■ Record set ■
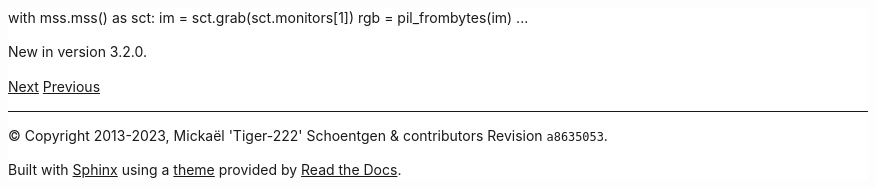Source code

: with mss.mss() as sct:
    im \= sct.grab(sct.monitors\[1\])
    rgb \= pil\_frombytes(im)
    ...

New in version 3.2.0.

[Next](support.html "Support") [Previous](usage.html "Usage")

* * *

© Copyright 2013-2023, Mickaël 'Tiger-222' Schoentgen & contributors Revision `a8635053`.

Built with [Sphinx](http://sphinx-doc.org/) using a [theme](https://github.com/rtfd/sphinx_rtd_theme) provided by [Read the Docs](https://readthedocs.org).
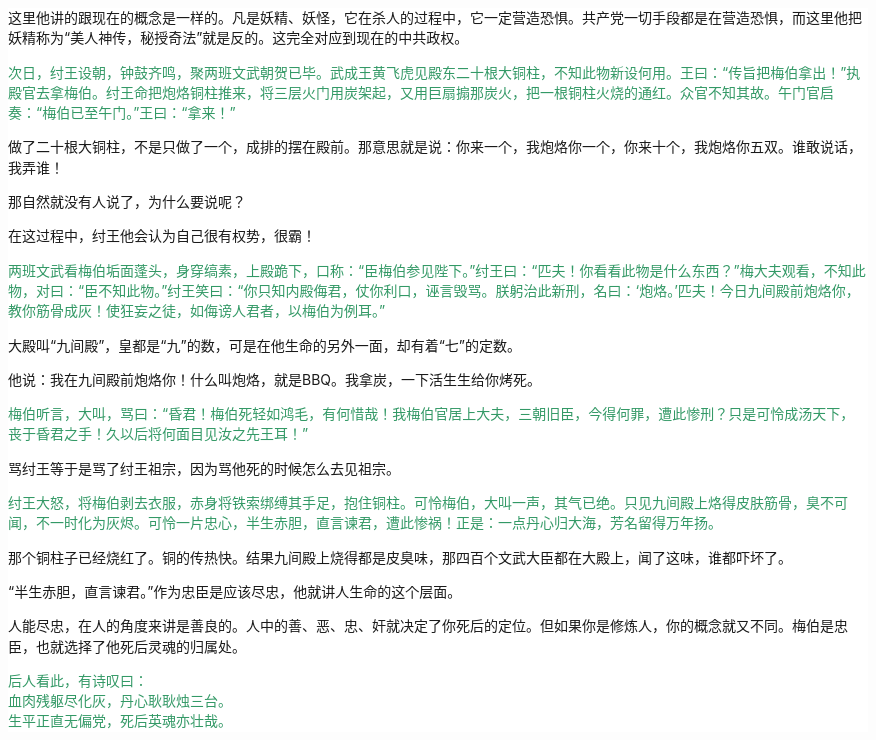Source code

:  <p>
  这里他讲的跟现在的概念是一样的。凡是妖精、妖怪，它在杀人的过程中，它一定营造恐惧。共产党一切手段都是在营造恐惧，而这里他把妖精称为“美人神传，秘授奇法”就是反的。这完全对应到现在的中共政权。
 </p>
 <p>
  <span style="color: #339966;">
   次日，纣王设朝，钟鼓齐鸣，聚两班文武朝贺已毕。武成王黄飞虎见殿东二十根大铜柱，不知此物新设何用。王曰：“传旨把梅伯拿出！”执殿官去拿梅伯。纣王命把炮烙铜柱推来，将三层火门用炭架起，又用巨扇搧那炭火，把一根铜柱火烧的通红。众官不知其故。午门官启奏：“梅伯已至午门。”王曰：“拿来！”
  </span>
 </p>
 <p>
  做了二十根大铜柱，不是只做了一个，成排的摆在殿前。那意思就是说：你来一个，我炮烙你一个，你来十个，我炮烙你五双。谁敢说话，我弄谁！
 </p>
 <p>
  那自然就没有人说了，为什么要说呢？
 </p>
 <p>
  在这过程中，纣王他会认为自己很有权势，很霸！
 </p>
 <p>
  <span style="color: #339966;">
   两班文武看梅伯垢面蓬头，身穿缟素，上殿跪下，口称：“臣梅伯参见陛下。”纣王曰：“匹夫！你看看此物是什么东西？”梅大夫观看，不知此物，对曰：“臣不知此物。”纣王笑曰：“你只知内殿侮君，仗你利口，诬言毁骂。朕躬治此新刑，名曰：‘炮烙。’匹夫！今日九间殿前炮烙你，教你筋骨成灰！使狂妄之徒，如侮谤人君者，以梅伯为例耳。”
  </span>
 </p>
 <p>
  大殿叫“九间殿”，皇都是“九”的数，可是在他生命的另外一面，却有着“七”的定数。
 </p>
 <p>
  他说：我在九间殿前炮烙你！什么叫炮烙，就是BBQ。我拿炭，一下活生生给你烤死。
 </p>
 <p>
  <span style="color: #339966;">
   梅伯听言，大叫，骂曰：“昏君！梅伯死轻如鸿毛，有何惜哉！我梅伯官居上大夫，三朝旧臣，今得何罪，遭此惨刑？只是可怜成汤天下，丧于昏君之手！久以后将何面目见汝之先王耳！”
  </span>
 </p>
 <p>
  骂纣王等于是骂了纣王祖宗，因为骂他死的时候怎么去见祖宗。
 </p>
 <p>
  <span style="color: #339966;">
   纣王大怒，将梅伯剥去衣服，赤身将铁索绑缚其手足，抱住铜柱。可怜梅伯，大叫一声，其气已绝。只见九间殿上烙得皮肤筋骨，臭不可闻，不一时化为灰烬。可怜一片忠心，半生赤胆，直言谏君，遭此惨祸！正是：一点丹心归大海，芳名留得万年扬。
  </span>
 </p>
 <p>
  那个铜柱子已经烧红了。铜的传热快。结果九间殿上烧得都是皮臭味，那四百个文武大臣都在大殿上，闻了这味，谁都吓坏了。
 </p>
 <p>
  “半生赤胆，直言谏君。”作为忠臣是应该尽忠，他就讲人生命的这个层面。
 </p>
 <p>
  人能尽忠，在人的角度来讲是善良的。人中的善、恶、忠、奸就决定了你死后的定位。但如果你是修炼人，你的概念就又不同。梅伯是忠臣，也就选择了他死后灵魂的归属处。
 </p>
 <p>
  <span style="color: #339966;">
   后人看此，有诗叹曰：
  </span>
  <br/>
  <span style="color: #339966;">
   血肉残躯尽化灰，丹心耿耿烛三台。
  </span>
  <br/>
  <span style="color: #339966;">
   生平正直无偏党，死后英魂亦壮哉。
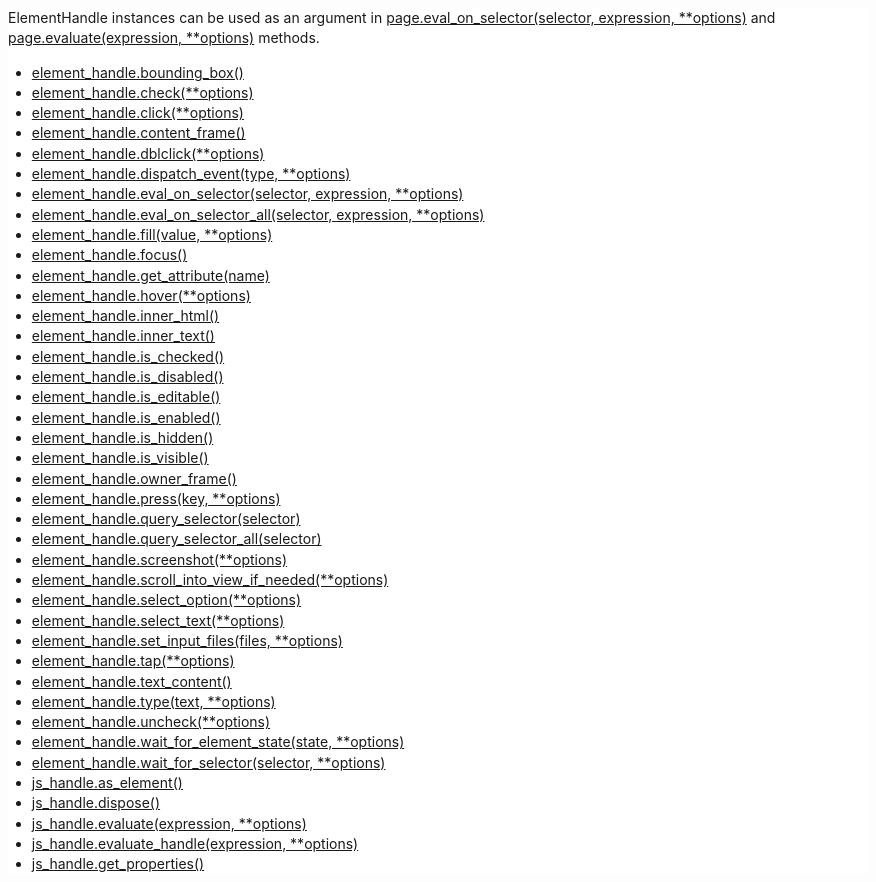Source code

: ElementHandle instances can be used as an argument in [page.eval_on_selector(selector, expression, **options)](./api/class-page.md#pageeval_on_selectorselector-expression-options) and [page.evaluate(expression, **options)](./api/class-page.md#pageevaluateexpression-options) methods.


- [element_handle.bounding_box()](./api/class-elementhandle.md#element_handlebounding_box)
- [element_handle.check(**options)](./api/class-elementhandle.md#element_handlecheckoptions)
- [element_handle.click(**options)](./api/class-elementhandle.md#element_handleclickoptions)
- [element_handle.content_frame()](./api/class-elementhandle.md#element_handlecontent_frame)
- [element_handle.dblclick(**options)](./api/class-elementhandle.md#element_handledblclickoptions)
- [element_handle.dispatch_event(type, **options)](./api/class-elementhandle.md#element_handledispatch_eventtype-options)
- [element_handle.eval_on_selector(selector, expression, **options)](./api/class-elementhandle.md#element_handleeval_on_selectorselector-expression-options)
- [element_handle.eval_on_selector_all(selector, expression, **options)](./api/class-elementhandle.md#element_handleeval_on_selector_allselector-expression-options)
- [element_handle.fill(value, **options)](./api/class-elementhandle.md#element_handlefillvalue-options)
- [element_handle.focus()](./api/class-elementhandle.md#element_handlefocus)
- [element_handle.get_attribute(name)](./api/class-elementhandle.md#element_handleget_attributename)
- [element_handle.hover(**options)](./api/class-elementhandle.md#element_handlehoveroptions)
- [element_handle.inner_html()](./api/class-elementhandle.md#element_handleinner_html)
- [element_handle.inner_text()](./api/class-elementhandle.md#element_handleinner_text)
- [element_handle.is_checked()](./api/class-elementhandle.md#element_handleis_checked)
- [element_handle.is_disabled()](./api/class-elementhandle.md#element_handleis_disabled)
- [element_handle.is_editable()](./api/class-elementhandle.md#element_handleis_editable)
- [element_handle.is_enabled()](./api/class-elementhandle.md#element_handleis_enabled)
- [element_handle.is_hidden()](./api/class-elementhandle.md#element_handleis_hidden)
- [element_handle.is_visible()](./api/class-elementhandle.md#element_handleis_visible)
- [element_handle.owner_frame()](./api/class-elementhandle.md#element_handleowner_frame)
- [element_handle.press(key, **options)](./api/class-elementhandle.md#element_handlepresskey-options)
- [element_handle.query_selector(selector)](./api/class-elementhandle.md#element_handlequery_selectorselector)
- [element_handle.query_selector_all(selector)](./api/class-elementhandle.md#element_handlequery_selector_allselector)
- [element_handle.screenshot(**options)](./api/class-elementhandle.md#element_handlescreenshotoptions)
- [element_handle.scroll_into_view_if_needed(**options)](./api/class-elementhandle.md#element_handlescroll_into_view_if_neededoptions)
- [element_handle.select_option(**options)](./api/class-elementhandle.md#element_handleselect_optionoptions)
- [element_handle.select_text(**options)](./api/class-elementhandle.md#element_handleselect_textoptions)
- [element_handle.set_input_files(files, **options)](./api/class-elementhandle.md#element_handleset_input_filesfiles-options)
- [element_handle.tap(**options)](./api/class-elementhandle.md#element_handletapoptions)
- [element_handle.text_content()](./api/class-elementhandle.md#element_handletext_content)
- [element_handle.type(text, **options)](./api/class-elementhandle.md#element_handletypetext-options)
- [element_handle.uncheck(**options)](./api/class-elementhandle.md#element_handleuncheckoptions)
- [element_handle.wait_for_element_state(state, **options)](./api/class-elementhandle.md#element_handlewait_for_element_statestate-options)
- [element_handle.wait_for_selector(selector, **options)](./api/class-elementhandle.md#element_handlewait_for_selectorselector-options)
- [js_handle.as_element()](./api/class-jshandle.md#js_handleas_element)
- [js_handle.dispose()](./api/class-jshandle.md#js_handledispose)
- [js_handle.evaluate(expression, **options)](./api/class-jshandle.md#js_handleevaluateexpression-options)
- [js_handle.evaluate_handle(expression, **options)](./api/class-jshandle.md#js_handleevaluate_handleexpression-options)
- [js_handle.get_properties()](./api/class-jshandle.md#js_handleget_properties)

■ Request ■
Please repeat, with no pictures, each line from the start of the records above through the line with "Copyright 2013-2023, Mickaël", inclusive, and only those.

■ Written answer ■
Source code

: with mss.mss() as sct:
    im \= sct.grab(sct.monitors\[1\])
    rgb \= pil\_frombytes(im)
    ...

New in version 3.2.0.

[Next](support.html "Support") [Previous](usage.html "Usage")

* * *

© Copyright 2013-2023, Mickaël 'Tiger-222' Schoentgen & contributors Revision `a8635053`.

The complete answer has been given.